§ Requirement
Retype, word for word, each line between the lines holding "о ее существовании, потому" and "ведь соседние структуры", inclusive, and leave the rest of the data alone.

[[ Given data open ]]

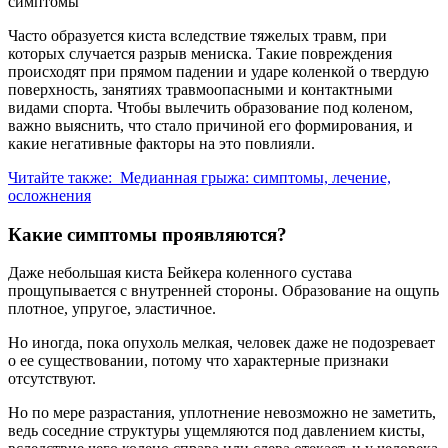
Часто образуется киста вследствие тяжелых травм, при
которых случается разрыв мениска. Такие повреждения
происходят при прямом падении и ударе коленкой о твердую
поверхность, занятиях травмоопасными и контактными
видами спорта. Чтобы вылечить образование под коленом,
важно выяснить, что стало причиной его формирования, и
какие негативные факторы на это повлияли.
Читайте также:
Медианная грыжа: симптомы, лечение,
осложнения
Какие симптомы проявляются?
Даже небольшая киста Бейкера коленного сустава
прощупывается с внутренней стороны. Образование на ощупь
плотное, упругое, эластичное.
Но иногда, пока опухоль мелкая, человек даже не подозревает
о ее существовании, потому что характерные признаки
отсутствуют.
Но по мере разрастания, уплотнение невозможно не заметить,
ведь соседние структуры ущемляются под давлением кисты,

[[ Given data closed ]]
[[ Given data open ]]

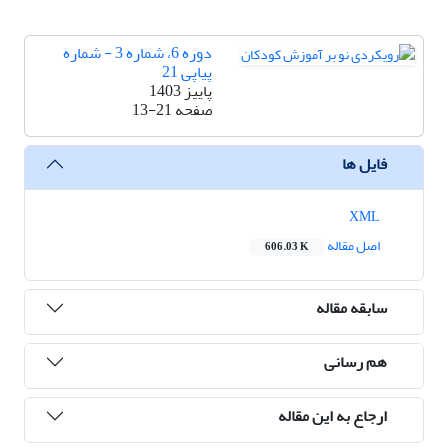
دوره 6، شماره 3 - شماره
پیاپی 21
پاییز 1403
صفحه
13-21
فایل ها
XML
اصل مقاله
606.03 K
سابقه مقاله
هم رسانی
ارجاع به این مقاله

[[ Given data closed ]]

§ Exercise response
о ее существовании, потому что характерные признаки
отсутствуют.
Но по мере разрастания, уплотнение невозможно не заметить,
ведь соседние структуры ущемляются под давлением кисты,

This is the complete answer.